Das Ergebnis der Studie, kurz zusammengefasst: Die Brustkrebssterblichkeit in der Vorsorgegruppe reduzierte sich gegenüber der Kontrollgruppe um 31%. Für Frauen zwischen 50 und 74 reduzierte sich die Brustkrebssterblichkeit im Zeitraum der Studie sogar um 40%. Dass jüngere Frauen kaum profitierten, lässt sich durch die relativ kurze Dauer der Studie erklären - Frauen deutlich unter 50 Jahren erkranken und versterben naturgemäß weniger häufig an Brustkrebs, weshalb im Laufe der sieben Jahre noch kein signifikanter Unterschied zur Kontrollgruppe entstand.

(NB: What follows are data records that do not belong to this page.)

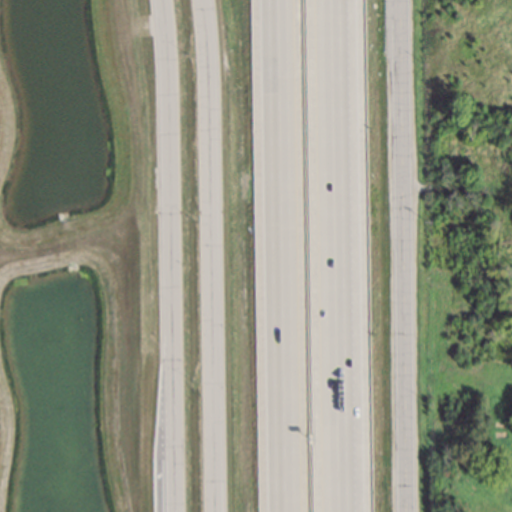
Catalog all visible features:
road: (166, 188)
road: (207, 255)
road: (286, 255)
road: (346, 255)
road: (405, 256)
road: (171, 444)
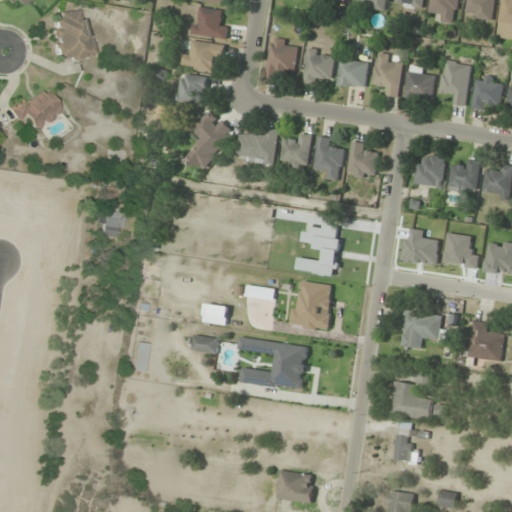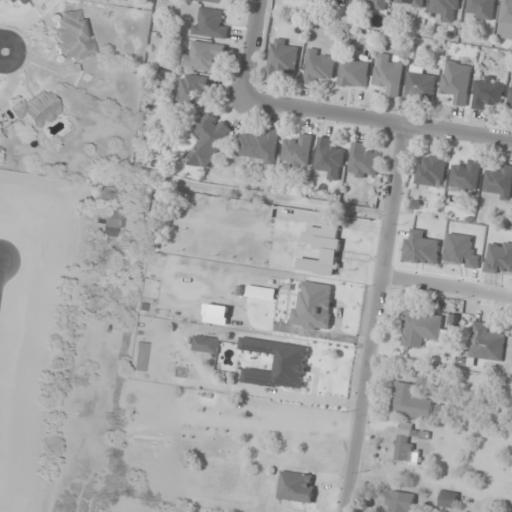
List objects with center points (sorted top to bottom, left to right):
building: (17, 1)
building: (219, 1)
building: (411, 2)
building: (373, 4)
building: (481, 8)
building: (445, 10)
building: (506, 12)
building: (211, 24)
building: (70, 36)
road: (257, 48)
road: (2, 49)
building: (203, 55)
building: (283, 57)
building: (320, 66)
building: (354, 72)
building: (390, 74)
building: (458, 80)
building: (422, 84)
building: (192, 90)
building: (488, 93)
building: (510, 96)
building: (37, 108)
road: (380, 120)
building: (211, 138)
building: (259, 147)
building: (298, 151)
building: (330, 159)
building: (364, 161)
building: (432, 171)
building: (466, 177)
building: (499, 182)
road: (396, 204)
building: (108, 220)
road: (449, 293)
building: (423, 329)
building: (207, 344)
building: (485, 345)
building: (139, 356)
building: (279, 364)
road: (368, 398)
building: (413, 399)
building: (405, 442)
building: (297, 487)
building: (449, 499)
building: (401, 501)
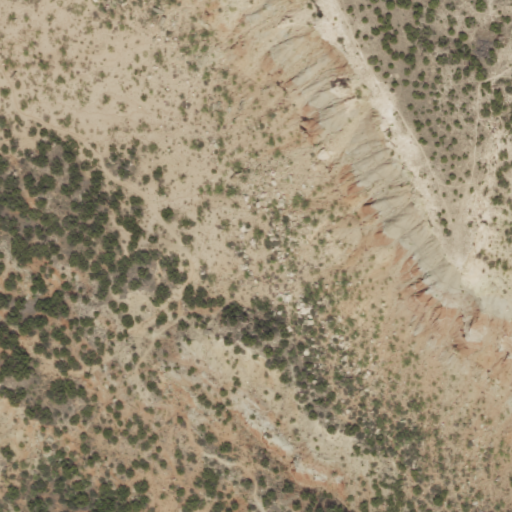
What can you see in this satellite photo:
road: (436, 162)
road: (184, 283)
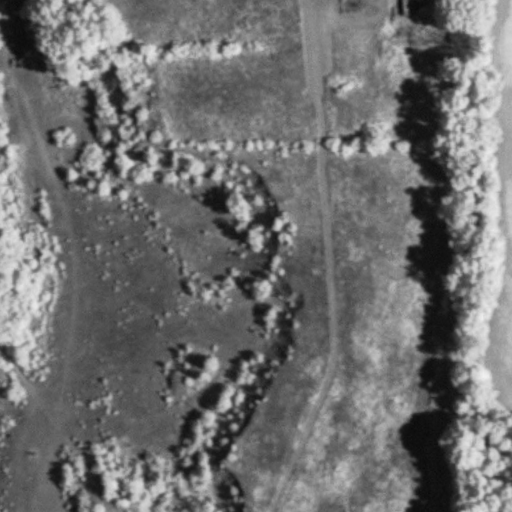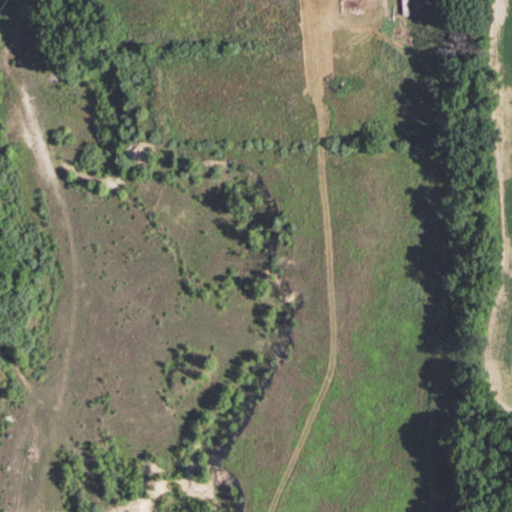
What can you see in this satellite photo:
building: (351, 7)
crop: (504, 185)
quarry: (130, 308)
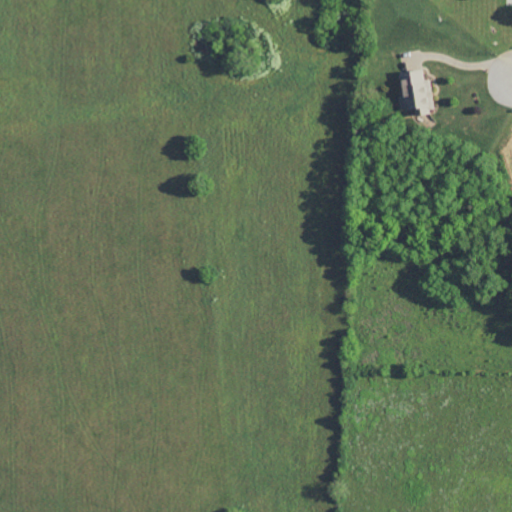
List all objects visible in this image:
building: (414, 92)
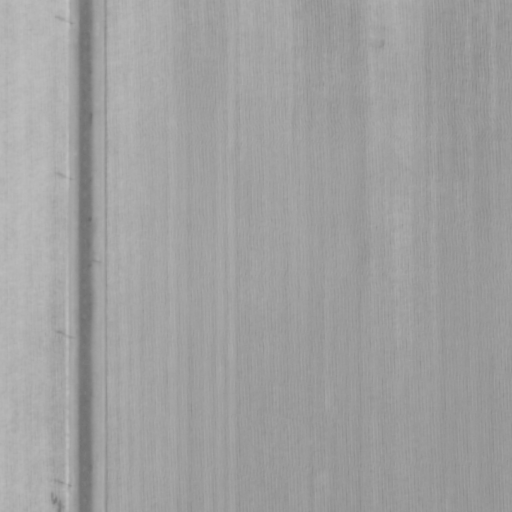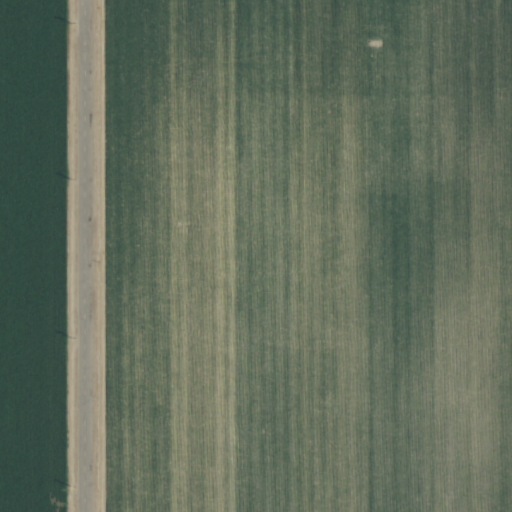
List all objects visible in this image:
crop: (255, 255)
road: (84, 256)
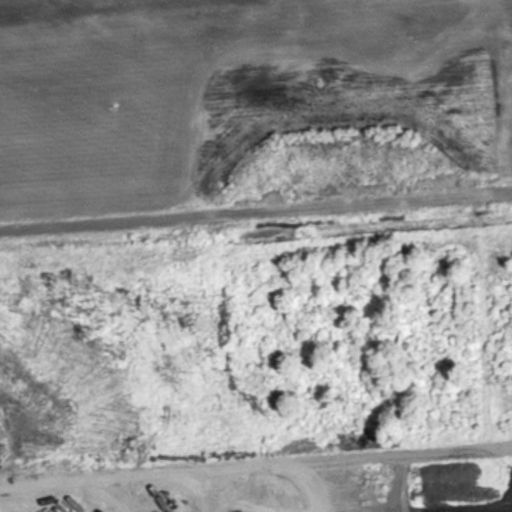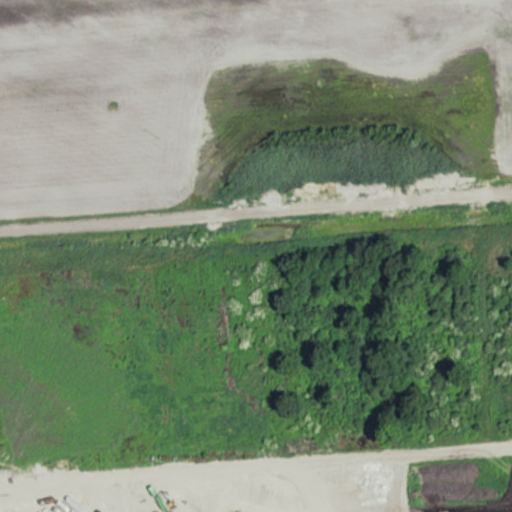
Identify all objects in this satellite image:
road: (256, 461)
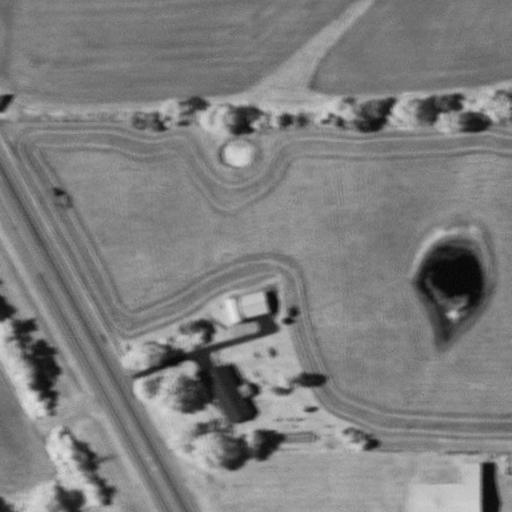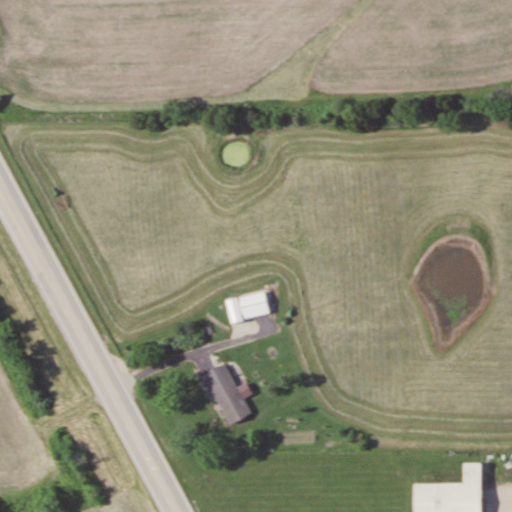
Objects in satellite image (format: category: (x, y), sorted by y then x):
building: (254, 304)
road: (89, 347)
building: (228, 393)
building: (453, 493)
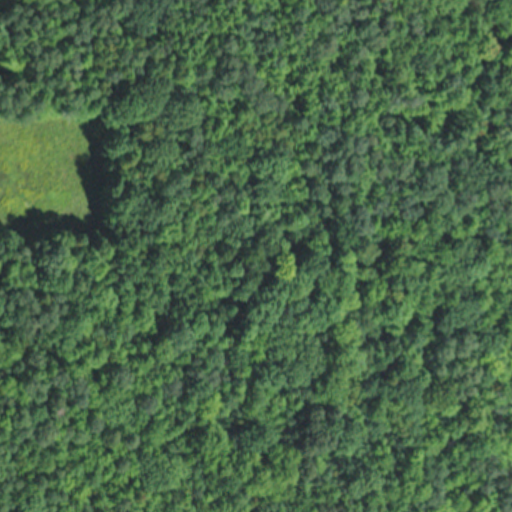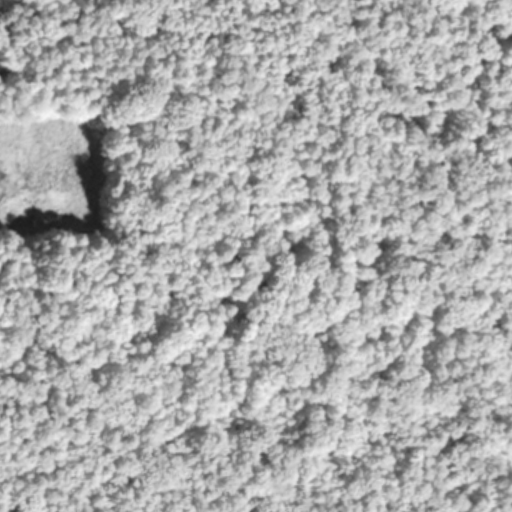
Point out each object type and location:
crop: (49, 177)
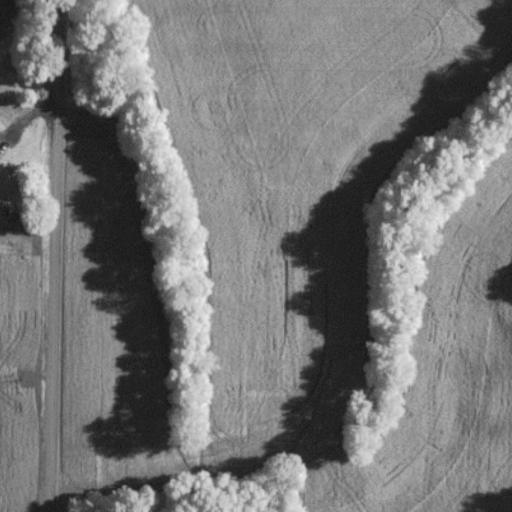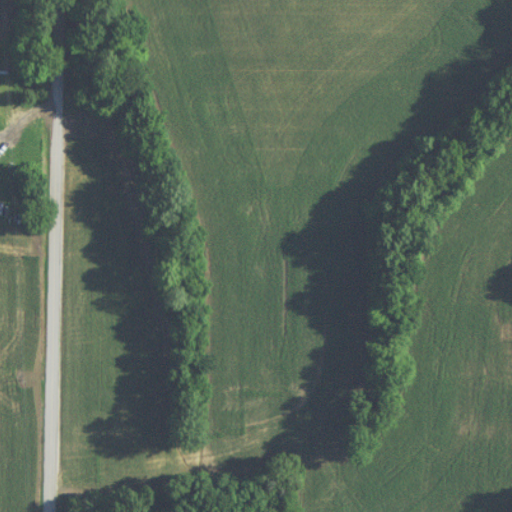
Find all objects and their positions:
road: (50, 255)
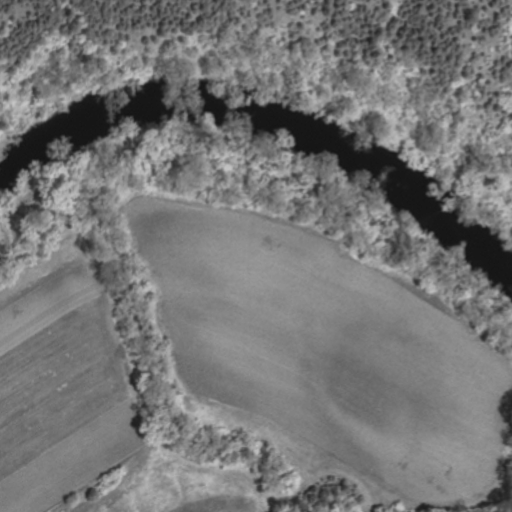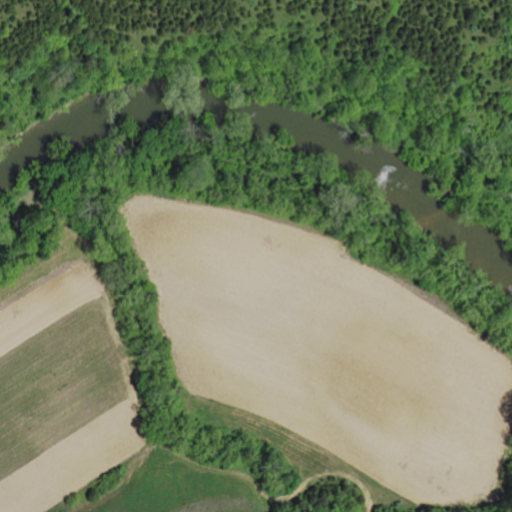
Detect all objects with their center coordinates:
crop: (322, 345)
crop: (61, 381)
road: (336, 473)
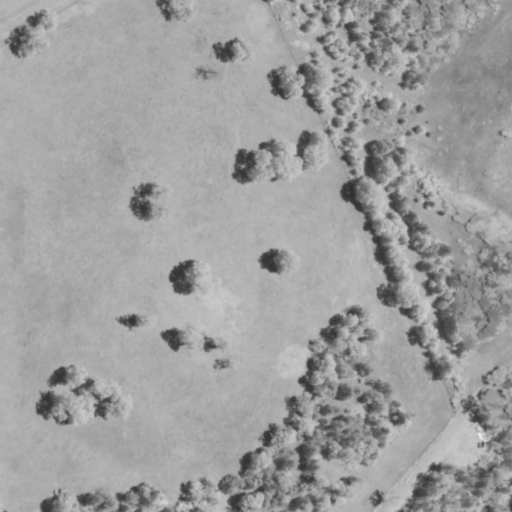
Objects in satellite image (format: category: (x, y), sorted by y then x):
road: (23, 13)
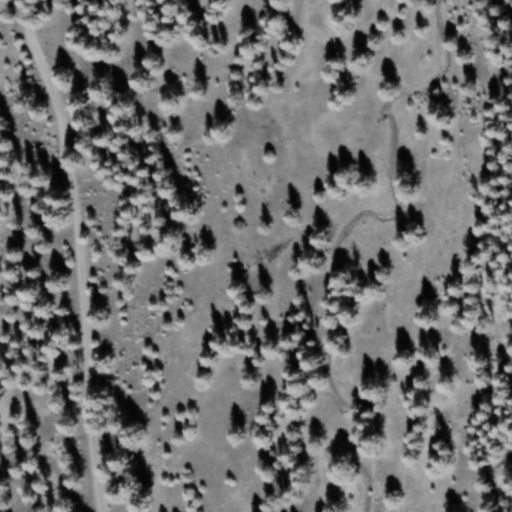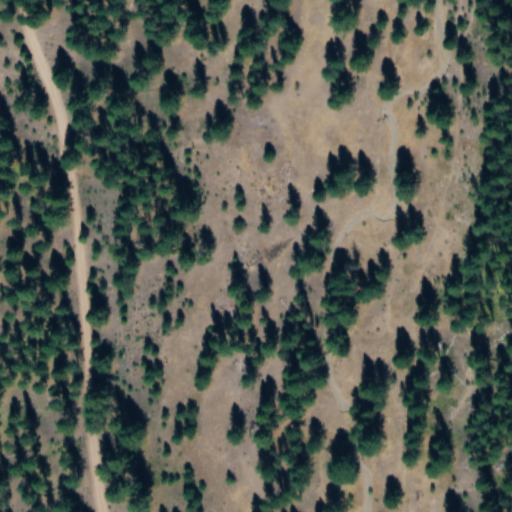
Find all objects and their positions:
road: (79, 253)
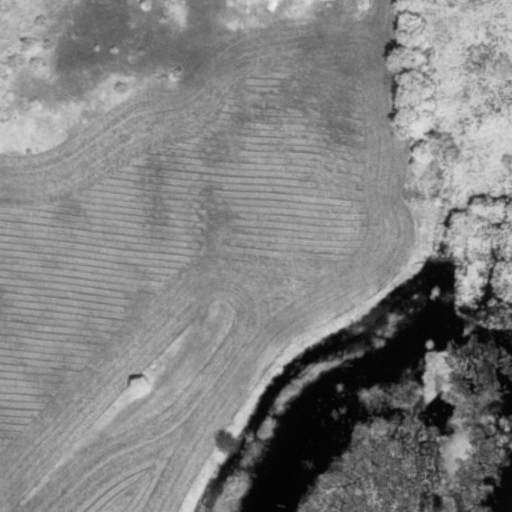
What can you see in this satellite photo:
crop: (190, 251)
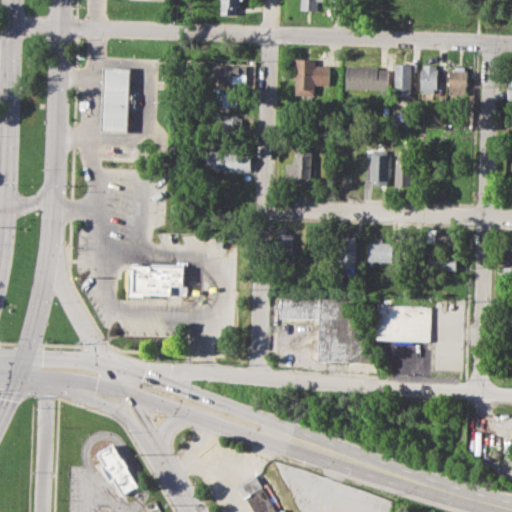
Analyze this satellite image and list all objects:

Die Brustkrebssterblichkeit (Mortalität) gibt an, wie viele an Brustkrebs erkrankte Personen innerhalb eines bestimmten Zeitraums daran versterben. Die Bestimmung der Mortalität ist trotz der einfachen Definition schwierig, da betroffene Personen zwar mit, aber nicht an der Erkrankung versterben können (etwa durch Unfall oder hohes Alter). Wichtig ist deshalb, dass eine große Anzahl von Frauen in der Studie und in der Kontrollgruppe teilnehmen. In der Two-Country-Trial  Studie waren ca. 80.000 Frauen in der Vorsorge-Gruppe, und ca. 55.000 Frauen in der Kontrollgruppe.

Nach über 4.600 Jahren gab es mit dem Screening erstmals eine Methode, die nachweislich die Sterblichkeitsrate des Brustkrebs deutlich senken konnte.